With school back in session, I recalled a learning experience my wife and I shared one day some years ago. Enjoy!
One beautiful day in February, Mary and I took a brisk walk through the neighborhood. The temp was in the low sixties, ocean-blue ink painted the sky, our dog, Belle, pranced beside us. It was spring!
But could it be spring? A couple of hours earlier the groundhog saw his shadow; spring can’t be here for 6 more weeks! It never fails!! Or, does it?
“Ah ha!” I said to Mary, “It is spring! Look here on this bush; yellow flowers! The forsythia are starting to bloom!”
“Whom are we to believe?” She asked “The forsythia or the groundhog?”
We continued past a large, beautiful, split-stone home with a sweeping lawn, mature trees, and beds of daffodils beginning to show off their golden trumpets.

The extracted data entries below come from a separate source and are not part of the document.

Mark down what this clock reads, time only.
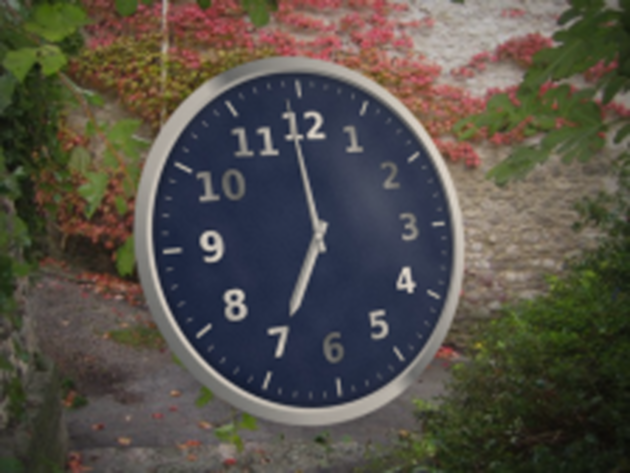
6:59
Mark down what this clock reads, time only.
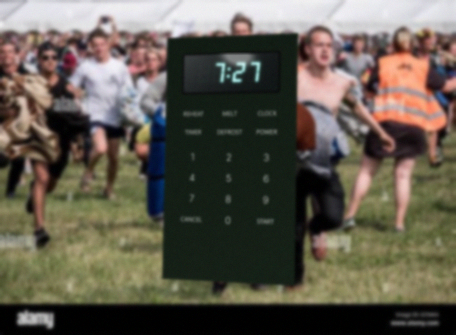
7:27
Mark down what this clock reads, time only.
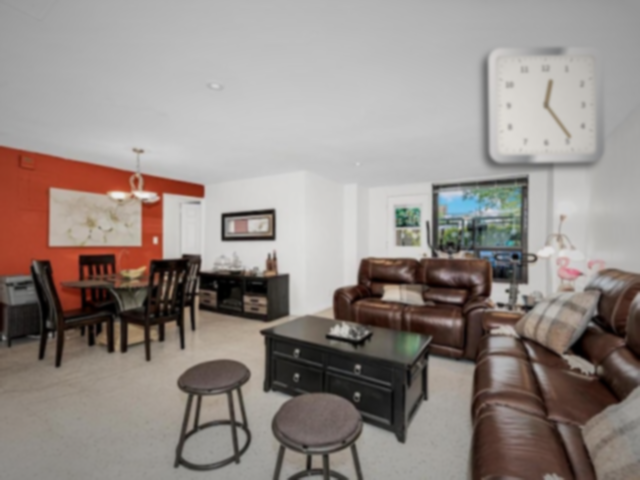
12:24
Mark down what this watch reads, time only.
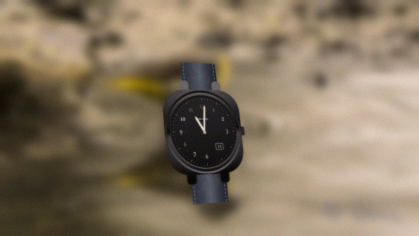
11:01
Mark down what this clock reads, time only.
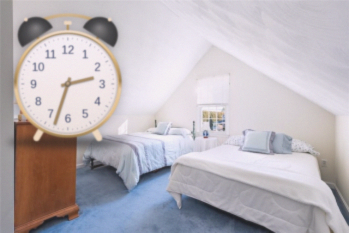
2:33
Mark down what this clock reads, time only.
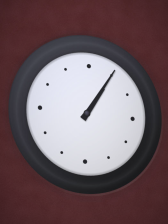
1:05
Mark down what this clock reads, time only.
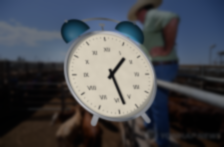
1:28
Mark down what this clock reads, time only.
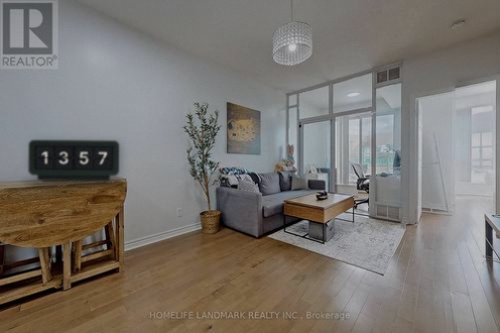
13:57
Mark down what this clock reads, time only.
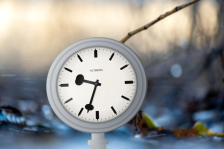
9:33
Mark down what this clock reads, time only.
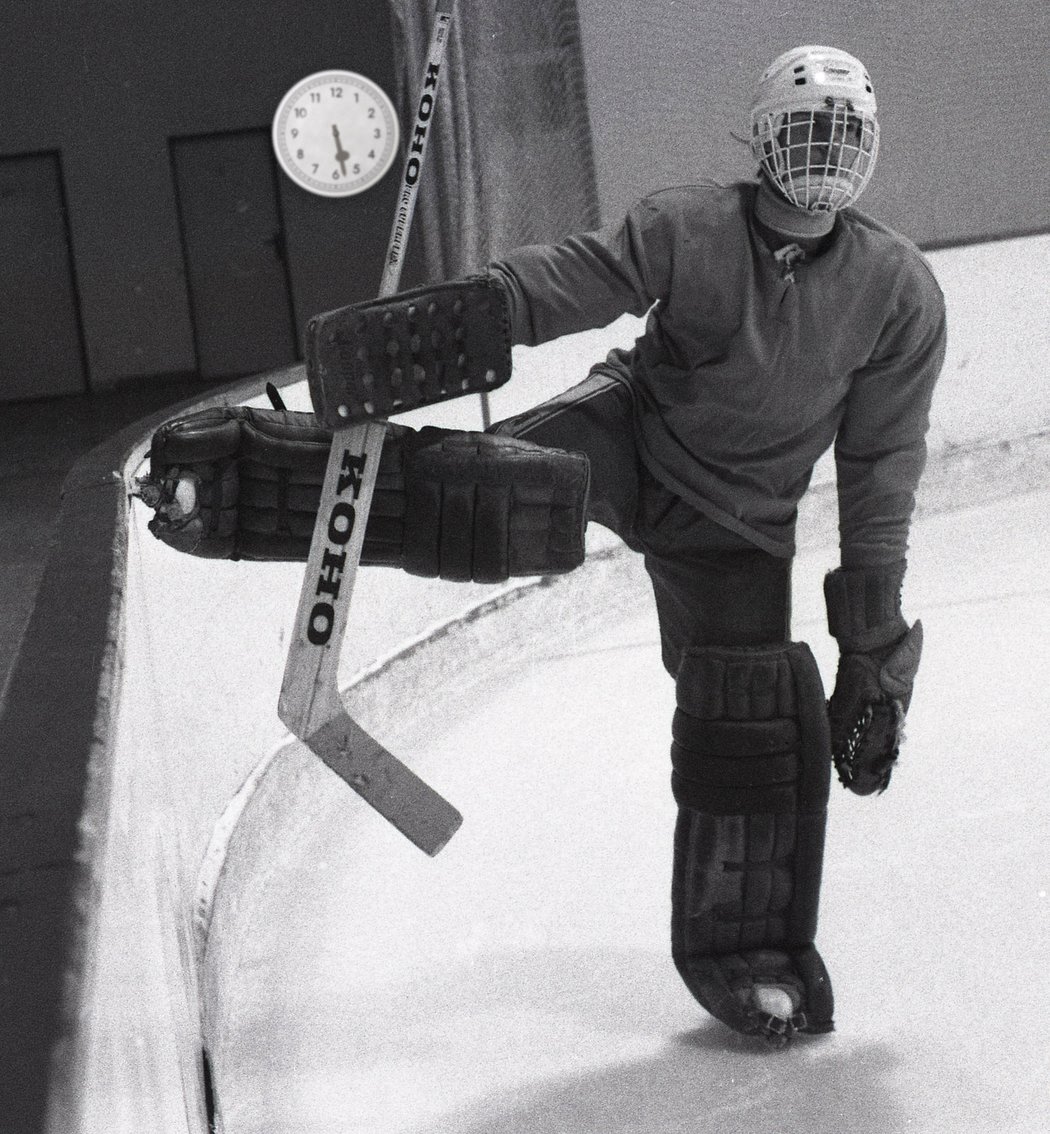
5:28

“That confirms it!” Mary laughed. “Spring is here and not too soon! Forget the groundhog; believe in spring!”
If it snowed the next week, we could blame the groundhog, blame Mary, blame me. We have a right to be wrong. Enjoy spring, now. Enjoy the now, every day.

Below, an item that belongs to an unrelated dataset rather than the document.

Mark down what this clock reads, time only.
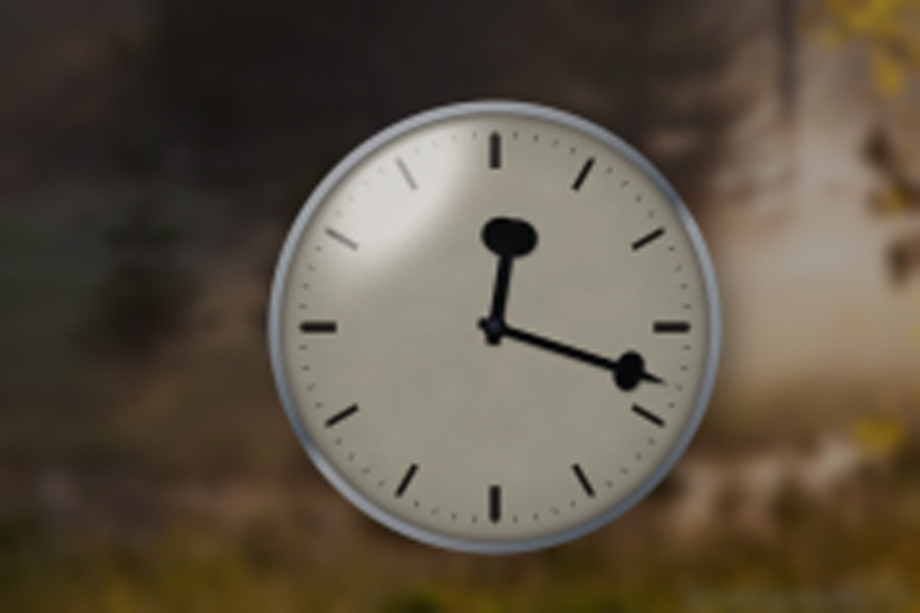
12:18
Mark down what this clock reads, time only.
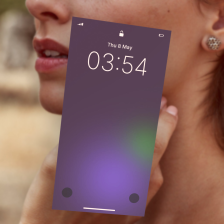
3:54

Speaking of being wrong, make sure your kids know they, too, have the right to be wrong. The only people who are never wrong, are the ones that never say or do anything! It is said that Edison was wrong about the electric light bulb hundreds of times as he tried filament after filament until he found one that worked.

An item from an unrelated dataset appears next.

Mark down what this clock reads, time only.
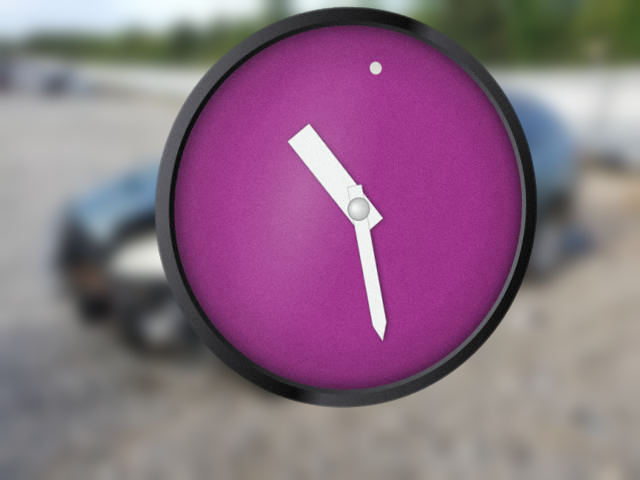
10:27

Do we give ourselves and our kids that option? Or do we require them and ourselves to be perfect?
Dare to take a chance, take a risk, have fun, and live your life. But, use the judgment you have learned from all the mistakes your predecessors and you have made. Just don’t do things that will be life threatening, except to protect the life, health, or safety of someone else. That’s a fine line and can only be learned by the mistakes you and others have already made!
Mary gave one of our grandsons, who is studying to be a research scientist, a Christmas ornament that said, “Of course we don’t know what we are doing. That’s why it’s called research!” He, like all other researchers will learn, like we all do, from his mistakes.
Learn from your mistakes and let your kids have enough room to make some of their own. Let them learn!
It is said that; “Knowledge comes from other people’s mistakes, wisdom is gained from the mistakes we make.”